Hatoyama nixes Futemma relocation to Guam, eyes alternative Japan site
Dec 26 09:44 AM US/Eastern
Kyodo News
(AP) - TOKYO, Dec. 26 (Kyodo) — Prime Minister Yukio Hatoyama indicated Saturday he has given up the idea of relocating the U.S. Marine Corps' Futemma Air Station in Okinawa to Guam, a remark that means the government will seek alternative sites in Japan as no other overseas location for hosting the U.S. military base is being considered.
On the request by the Social Democratic Party, a junior coalition partner of Hatoyama's Democratic Party of Japan, that all Futemma facilities be moved to Guam, the premier questioned the idea in a recording for a radio program.
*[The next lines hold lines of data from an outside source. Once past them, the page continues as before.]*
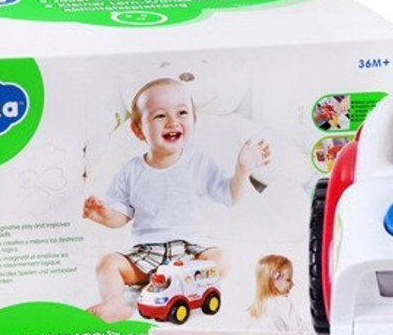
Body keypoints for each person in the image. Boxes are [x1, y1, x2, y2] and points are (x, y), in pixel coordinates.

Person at [83, 77, 271, 322]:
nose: (173, 122)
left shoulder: (199, 163)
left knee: (222, 259)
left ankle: (179, 285)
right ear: (138, 130)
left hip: (191, 255)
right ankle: (116, 303)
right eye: (160, 116)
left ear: (194, 119)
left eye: (182, 113)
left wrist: (242, 170)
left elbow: (230, 196)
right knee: (107, 263)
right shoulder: (131, 171)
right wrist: (104, 215)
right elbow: (121, 216)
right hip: (146, 254)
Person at [247, 254, 304, 331]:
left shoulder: (256, 307)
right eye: (288, 280)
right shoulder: (282, 302)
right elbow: (300, 327)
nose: (292, 284)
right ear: (273, 280)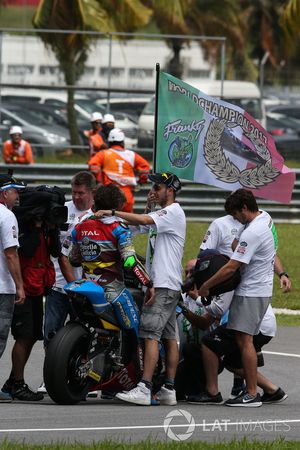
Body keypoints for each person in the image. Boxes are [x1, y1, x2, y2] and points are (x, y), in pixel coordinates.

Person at [95, 171, 186, 406]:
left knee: (149, 335)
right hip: (168, 284)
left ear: (170, 190)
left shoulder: (174, 212)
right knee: (168, 337)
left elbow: (144, 222)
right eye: (152, 187)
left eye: (157, 188)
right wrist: (147, 207)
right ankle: (169, 388)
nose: (153, 191)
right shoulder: (161, 214)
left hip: (164, 284)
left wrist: (112, 212)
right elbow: (138, 228)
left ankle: (144, 387)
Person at [197, 189, 282, 407]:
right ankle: (259, 390)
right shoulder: (265, 217)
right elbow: (237, 246)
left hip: (251, 291)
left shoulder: (254, 231)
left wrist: (206, 286)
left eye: (236, 214)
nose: (235, 219)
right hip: (260, 289)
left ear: (244, 208)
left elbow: (233, 266)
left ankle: (252, 394)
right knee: (243, 342)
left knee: (245, 342)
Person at [37, 171, 95, 395]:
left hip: (87, 288)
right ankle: (50, 377)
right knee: (52, 332)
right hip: (58, 285)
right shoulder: (62, 210)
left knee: (84, 334)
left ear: (91, 192)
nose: (77, 197)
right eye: (74, 192)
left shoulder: (97, 213)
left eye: (81, 193)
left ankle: (84, 377)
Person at [2, 196, 61, 401]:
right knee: (23, 336)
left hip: (38, 287)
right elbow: (24, 250)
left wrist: (52, 228)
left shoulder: (46, 227)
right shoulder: (21, 225)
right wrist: (35, 228)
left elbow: (55, 251)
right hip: (24, 289)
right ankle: (17, 384)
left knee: (32, 336)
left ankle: (12, 382)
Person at [69, 183, 153, 304]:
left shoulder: (80, 226)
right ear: (117, 206)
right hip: (112, 290)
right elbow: (130, 261)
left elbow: (73, 260)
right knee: (134, 322)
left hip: (86, 288)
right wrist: (148, 284)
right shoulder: (119, 228)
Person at [0, 174, 26, 402]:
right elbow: (11, 253)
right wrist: (20, 285)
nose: (17, 195)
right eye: (14, 191)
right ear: (4, 193)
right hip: (1, 288)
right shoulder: (7, 216)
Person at [88, 128, 150, 213]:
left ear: (109, 142)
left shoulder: (104, 154)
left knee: (106, 221)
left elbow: (93, 165)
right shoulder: (132, 155)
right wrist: (141, 181)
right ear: (122, 142)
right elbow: (146, 168)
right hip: (126, 195)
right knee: (126, 222)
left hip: (108, 195)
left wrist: (100, 180)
"It looks as though having everything at Futemma transferred to the U.S. territory of Guam is unrealistic in light of the deterrence" provided by the U.S. forces, Hatoyama said.
"There was a time when we should have studied the possibility of total relocation (of Futemma Air Station) to Guam," Hatoyama said but suggested that now no other relocation to Guam is possible except the transfer of 8,000 U.S. Marine Corp troops as agreed between Japan and the United States.
The DPJ-led coalition has decided to delay naming a relocation site for the Futemma airfield despite pressure from the United States to stick to the deal agreed on under a 2006 bilateral accord. The agreement calls for the Futemma facility to be moved to Nago, another Okinawa city.
Expectations are growing among people in Okinawa that the government will seek to relocate the facility outside the prefecture in line with the DPJ's stance prior to the Aug. 30 House of Representatives election.